*What is expected:* When the line containing "2 garlic cloves (minced)" is reached, begin reproducing lines exactly and continue through the last line of the records below.

##### Dataset

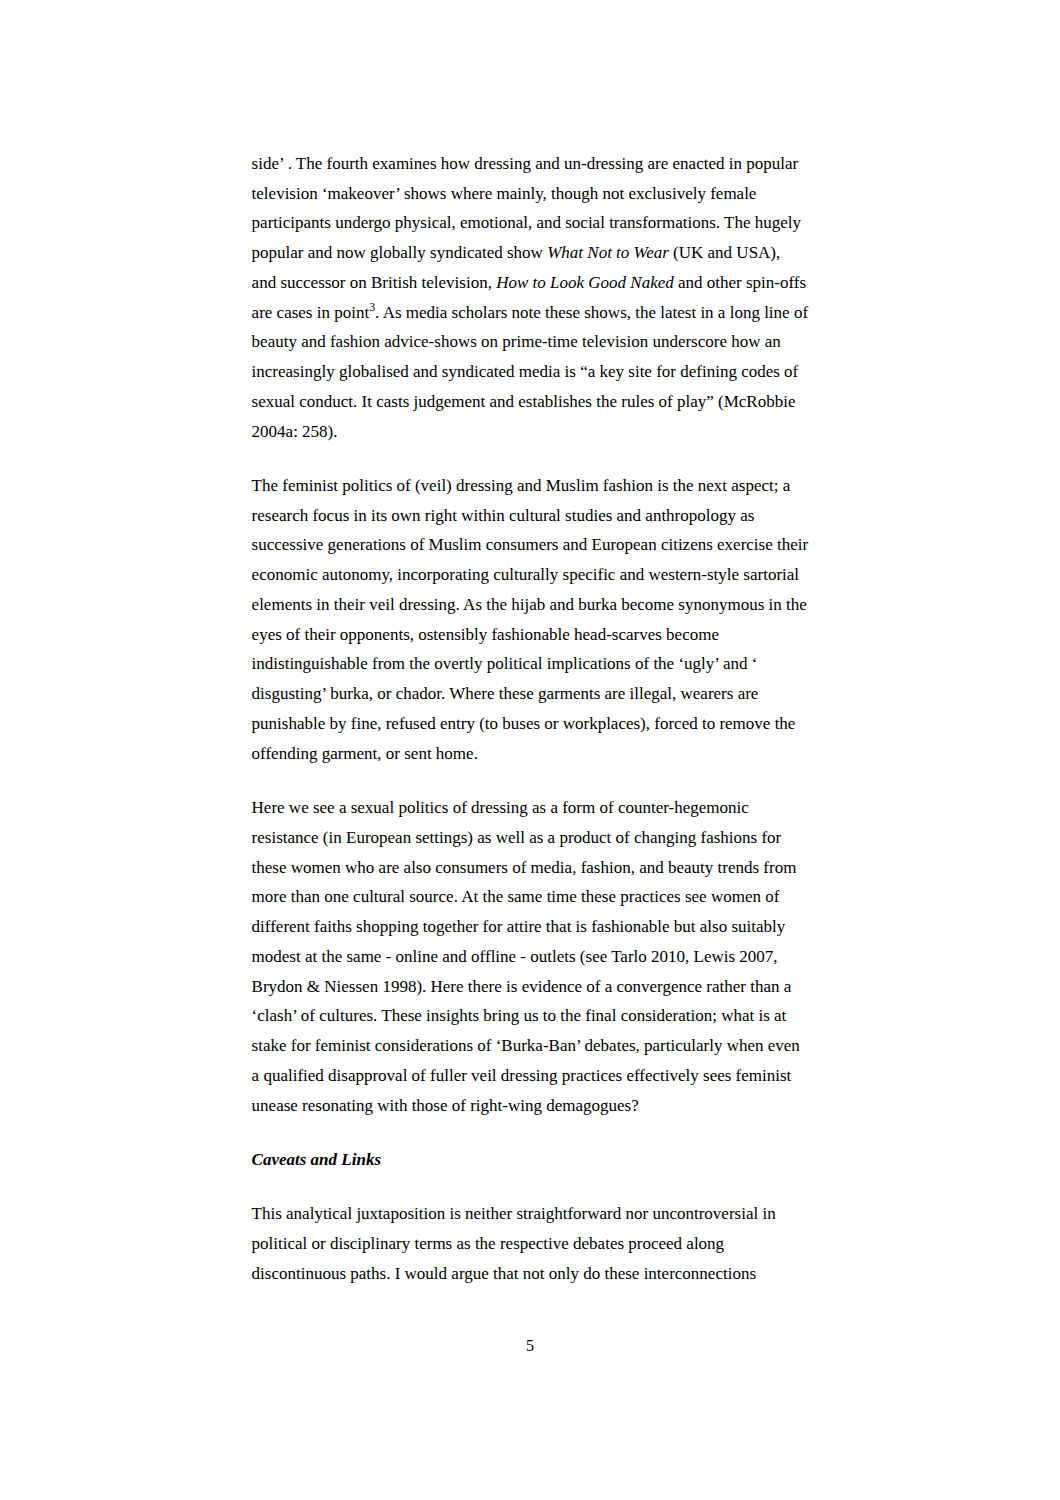side’ . The fourth examines how dressing and un-dressing are enacted in popular television ‘makeover’ shows where mainly, though not exclusively female participants undergo physical, emotional, and social transformations. The hugely popular and now globally syndicated show What Not to Wear (UK and USA), and successor on British television, How to Look Good Naked and other spin-offs are cases in point3. As media scholars note these shows, the latest in a long line of beauty and fashion advice-shows on prime-time television underscore how an increasingly globalised and syndicated media is “a key site for defining codes of sexual conduct. It casts judgement and establishes the rules of play” (McRobbie 2004a: 258).
The feminist politics of (veil) dressing and Muslim fashion is the next aspect; a research focus in its own right within cultural studies and anthropology as successive generations of Muslim consumers and European citizens exercise their economic autonomy, incorporating culturally specific and western-style sartorial elements in their veil dressing. As the hijab and burka become synonymous in the eyes of their opponents, ostensibly fashionable head-scarves become indistinguishable from the overtly political implications of the ‘ugly’ and ‘ disgusting’ burka, or chador. Where these garments are illegal, wearers are punishable by fine, refused entry (to buses or workplaces), forced to remove the offending garment, or sent home.
Here we see a sexual politics of dressing as a form of counter-hegemonic resistance (in European settings) as well as a product of changing fashions for these women who are also consumers of media, fashion, and beauty trends from more than one cultural source. At the same time these practices see women of different faiths shopping together for attire that is fashionable but also suitably modest at the same - online and offline - outlets (see Tarlo 2010, Lewis 2007, Brydon & Niessen 1998). Here there is evidence of a convergence rather than a ‘clash’ of cultures. These insights bring us to the final consideration; what is at stake for feminist considerations of ‘Burka-Ban’ debates, particularly when even a qualified disapproval of fuller veil dressing practices effectively sees feminist unease resonating with those of right-wing demagogues?
Caveats and Links
This analytical juxtaposition is neither straightforward nor uncontroversial in political or disciplinary terms as the respective debates proceed along discontinuous paths. I would argue that not only do these interconnections
5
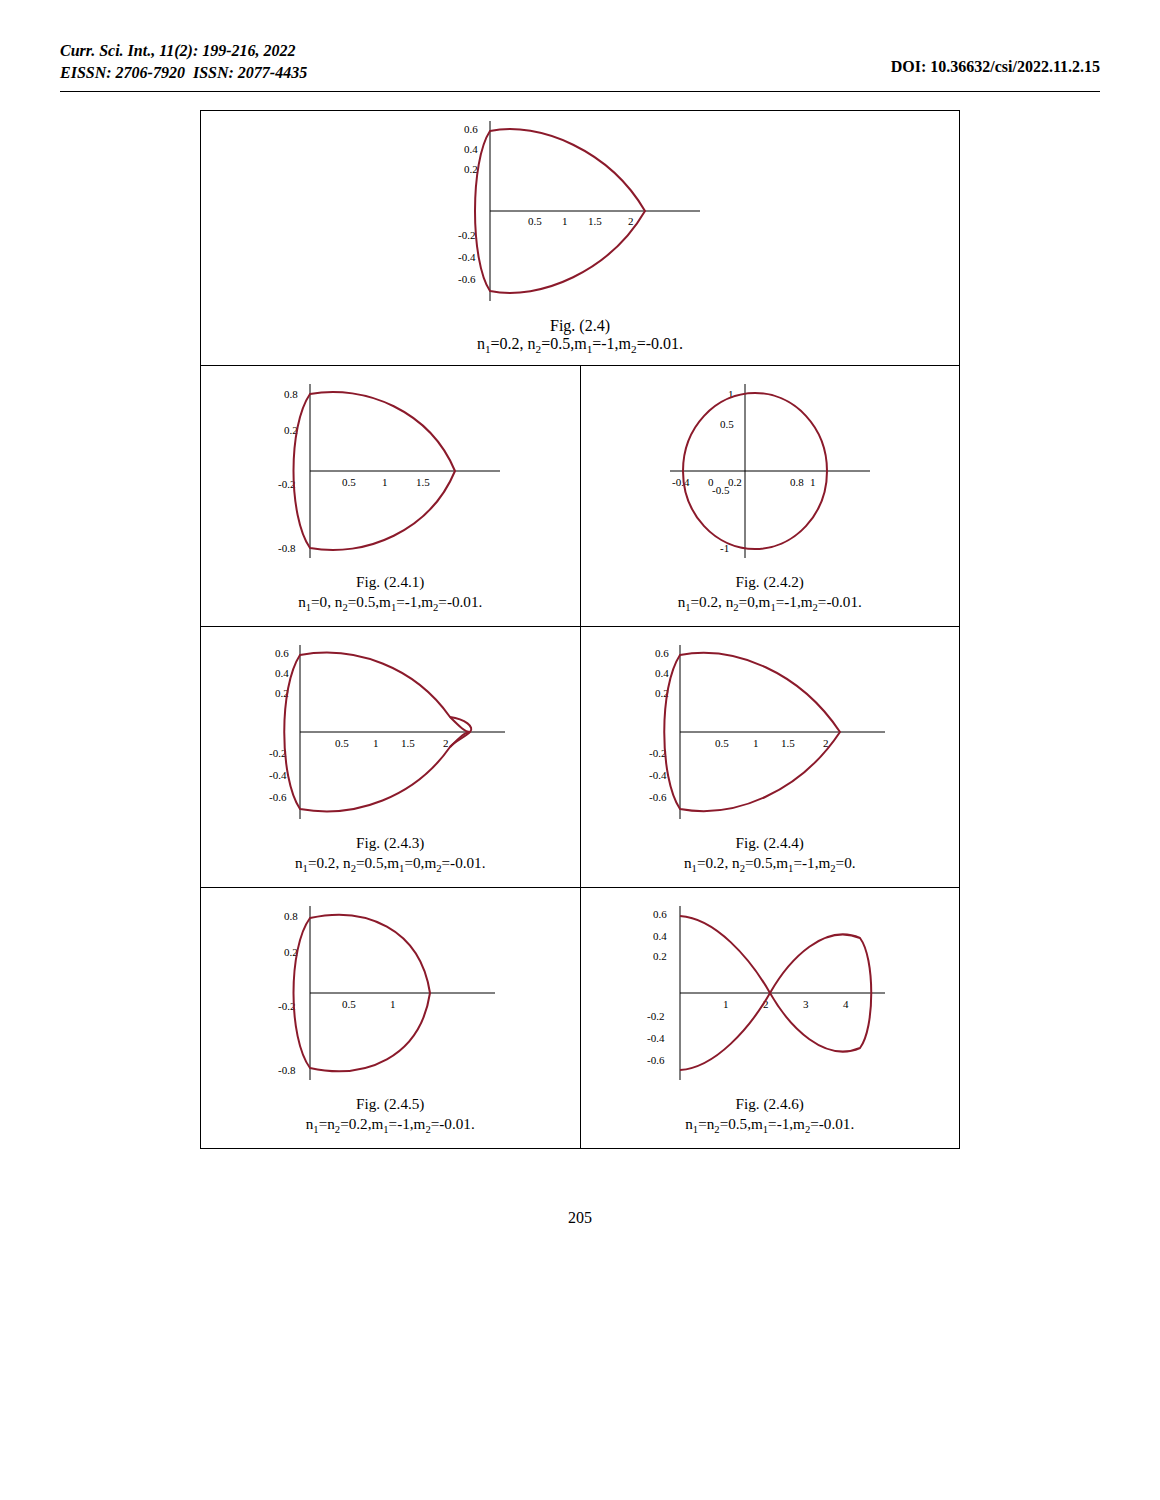Curr. Sci. Int., 11(2): 199-216, 2022
EISSN: 2706-7920 ISSN: 2077-4435
DOI: 10.36632/csi/2022.11.2.15
| 0.5 1 1.5 2 0.6 0.4 0.2 -0.2 -0.4 -0.6 Fig. (2.4) n 1 =0.2, n 2 =0.5,m 1 =-1,m 2 =-0.01. |
| 0.8 0.2 -0.2 -0.8 0.5 1 1.5 Fig. (2.4.1) n 1 =0, n 2 =0.5,m 1 =-1,m 2 =-0.01. | 1 0.5 -0.5 -1 -0.4 0 0.2 0.8 1 Fig. (2.4.2) n 1 =0.2, n 2 =0,m 1 =-1,m 2 =-0.01. |
| 0.6 0.4 0.2 -0.2 -0.4 -0.6 0.5 1 1.5 2 Fig. (2.4.3) n 1 =0.2, n 2 =0.5,m 1 =0,m 2 =-0.01. | 0.6 0.4 0.2 -0.2 -0.4 -0.6 0.5 1 1.5 2 Fig. (2.4.4) n 1 =0.2, n 2 =0.5,m 1 =-1,m 2 =0. |
| 0.8 0.2 -0.2 -0.8 0.5 1 Fig. (2.4.5) n 1 =n 2 =0.2,m 1 =-1,m 2 =-0.01. | 0.6 0.4 0.2 -0.2 -0.4 -0.6 1 2 3 4 Fig. (2.4.6) n 1 =n 2 =0.5,m 1 =-1,m 2 =-0.01. |
205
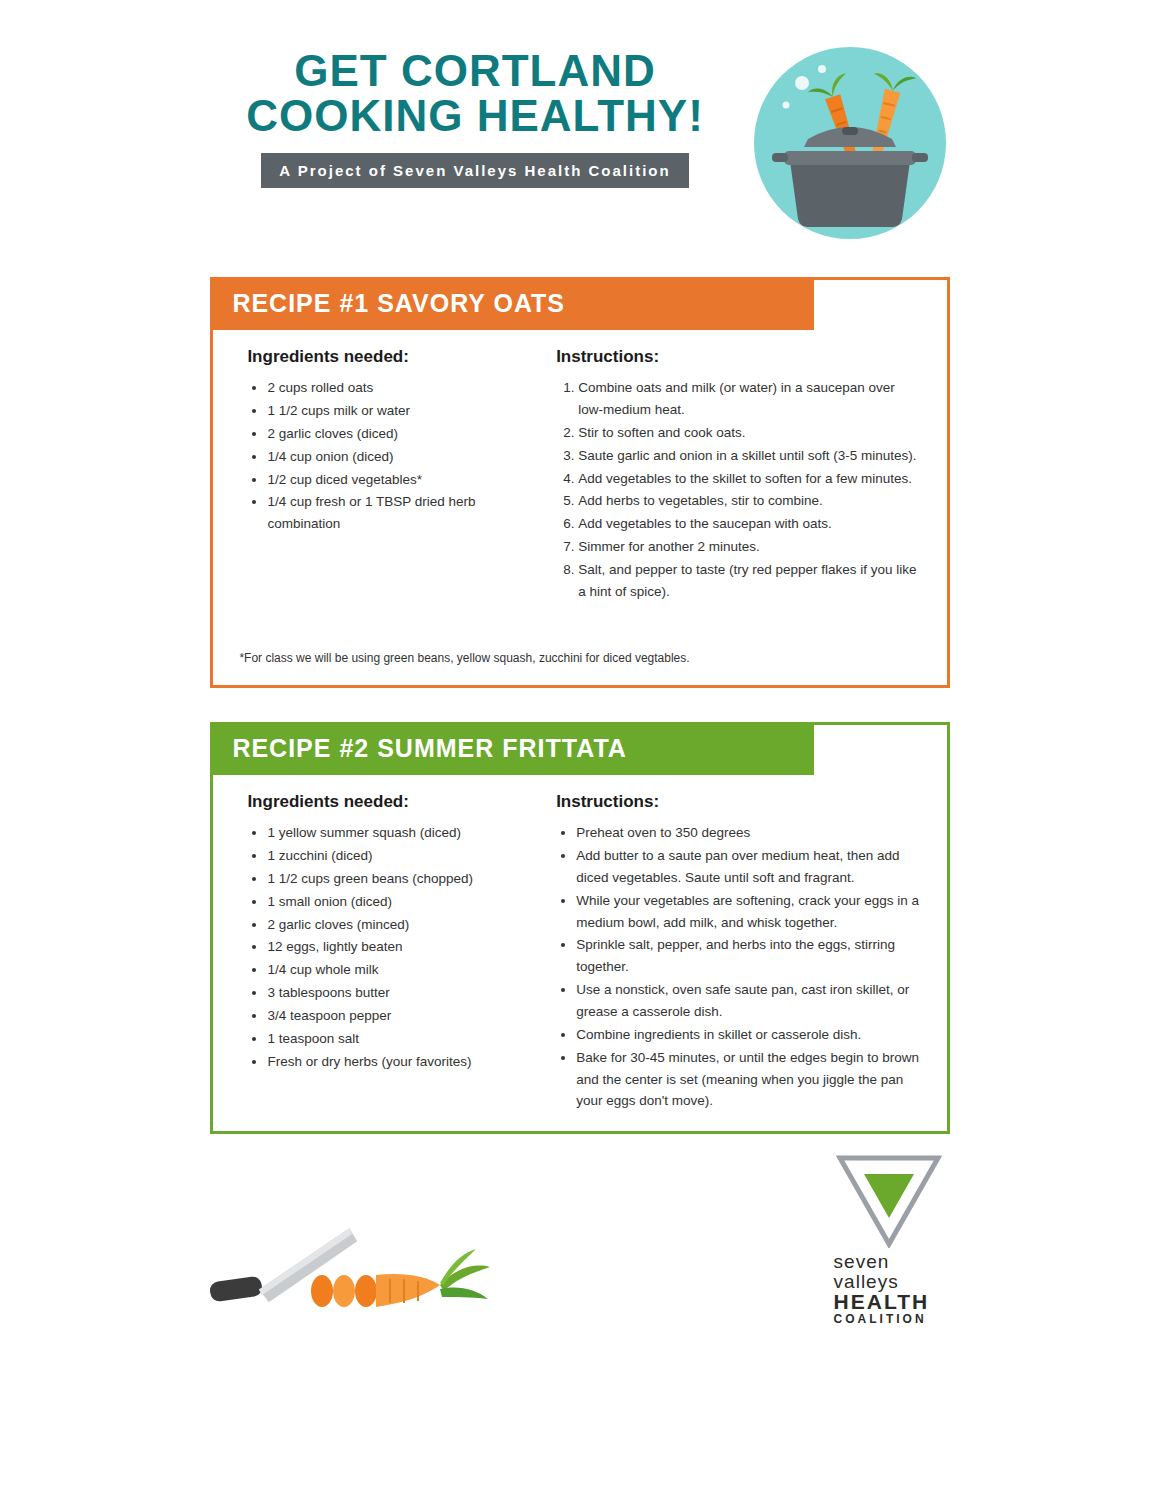Get Cortland
Cooking Healthy!
A Project of Seven Valleys Health Coalition
Recipe #1 Savory Oats
Ingredients needed:
2 cups rolled oats
1 1/2 cups milk or water
2 garlic cloves (diced)
1/4 cup onion (diced)
1/2 cup diced vegetables*
1/4 cup fresh or 1 TBSP dried herb combination
Instructions:
Combine oats and milk (or water) in a saucepan over low-medium heat.
Stir to soften and cook oats.
Saute garlic and onion in a skillet until soft (3-5 minutes).
Add vegetables to the skillet to soften for a few minutes.
Add herbs to vegetables, stir to combine.
Add vegetables to the saucepan with oats.
Simmer for another 2 minutes.
Salt, and pepper to taste (try red pepper flakes if you like a hint of spice).
*For class we will be using green beans, yellow squash, zucchini for diced vegtables.
Recipe #2 Summer Frittata
Ingredients needed:
1 yellow summer squash (diced)
1 zucchini (diced)
1 1/2 cups green beans (chopped)
1 small onion (diced)
2 garlic cloves (minced)
12 eggs, lightly beaten
1/4 cup whole milk
3 tablespoons butter
3/4 teaspoon pepper
1 teaspoon salt
Fresh or dry herbs (your favorites)
Instructions:
Preheat oven to 350 degrees
Add butter to a saute pan over medium heat, then add diced vegetables. Saute until soft and fragrant.
While your vegetables are softening, crack your eggs in a medium bowl, add milk, and whisk together.
Sprinkle salt, pepper, and herbs into the eggs, stirring together.
Use a nonstick, oven safe saute pan, cast iron skillet, or grease a casserole dish.
Combine ingredients in skillet or casserole dish.
Bake for 30-45 minutes, or until the edges begin to brown and the center is set (meaning when you jiggle the pan your eggs don't move).
seven
valleys
HEALTH
COALITION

##########

*Reply to the exercise:*
2 garlic cloves (minced)
12 eggs, lightly beaten
1/4 cup whole milk
3 tablespoons butter
3/4 teaspoon pepper
1 teaspoon salt
Fresh or dry herbs (your favorites)
Instructions:
Preheat oven to 350 degrees
Add butter to a saute pan over medium heat, then add diced vegetables. Saute until soft and fragrant.
While your vegetables are softening, crack your eggs in a medium bowl, add milk, and whisk together.
Sprinkle salt, pepper, and herbs into the eggs, stirring together.
Use a nonstick, oven safe saute pan, cast iron skillet, or grease a casserole dish.
Combine ingredients in skillet or casserole dish.
Bake for 30-45 minutes, or until the edges begin to brown and the center is set (meaning when you jiggle the pan your eggs don't move).
seven
valleys
HEALTH
COALITION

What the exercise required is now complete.